──────── Listed entries ────────
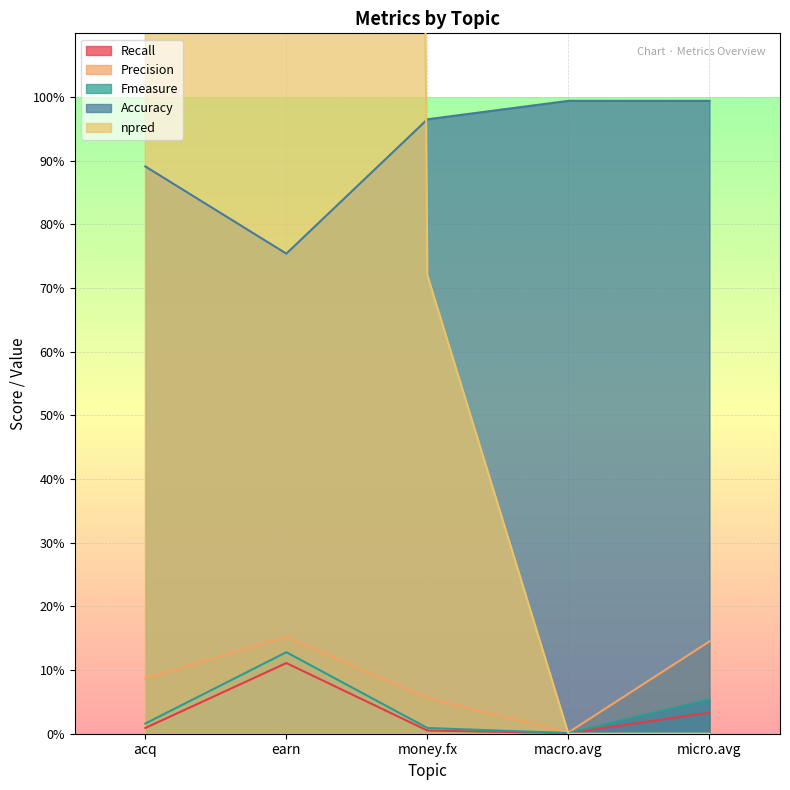

At which category is the sum across all series the highest?

earn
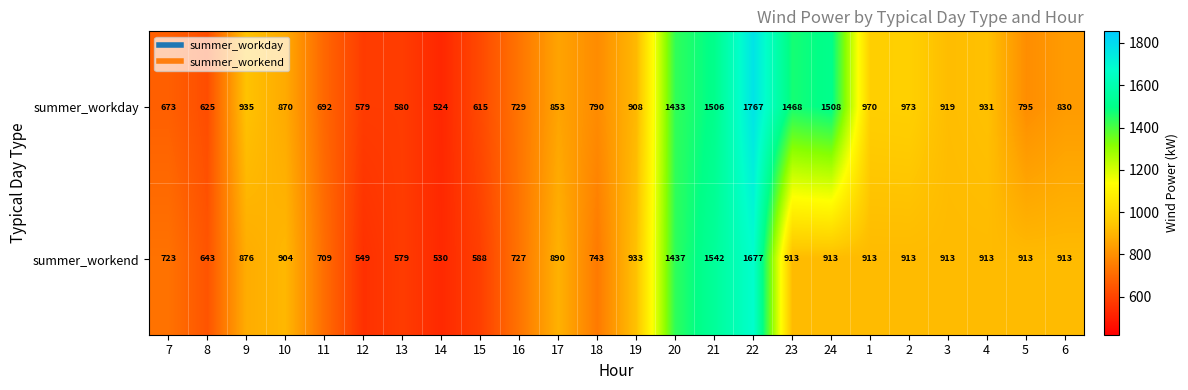

Which series changed the most between 1 and 4?

summer_workday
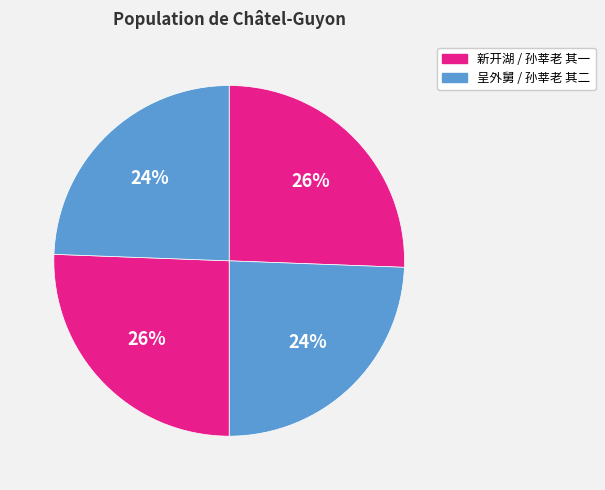

Count the number of slices in the pie.

4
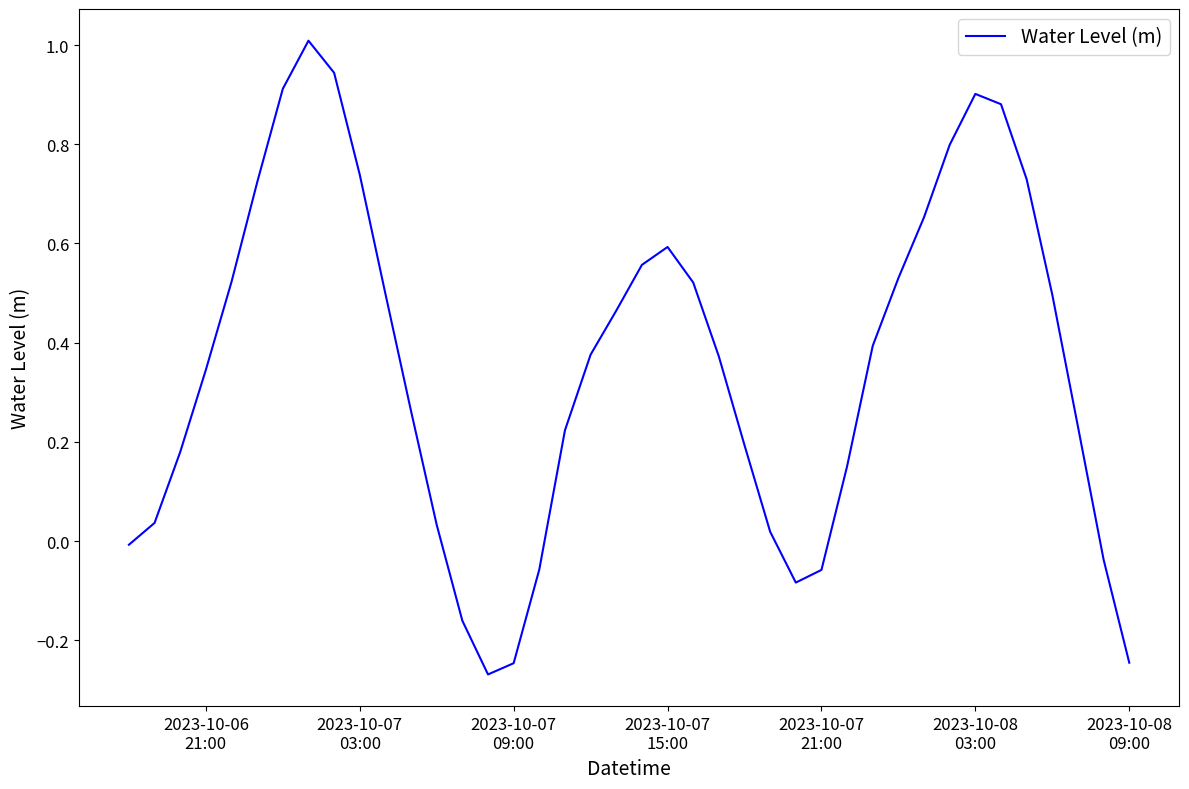

What is the greatest value displayed?

1.0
────────
- [Exercise]: Can you arrange the lines above as a numbered list, skipping the blank lines and leaving out the pictures?

- [Expected answer]:
1. At which category is the sum across all series the highest?
2. earn
3. Which series changed the most between 1 and 4?
4. summer_workday
5. Count the number of slices in the pie.
6. 4
7. What is the greatest value displayed?
8. 1.0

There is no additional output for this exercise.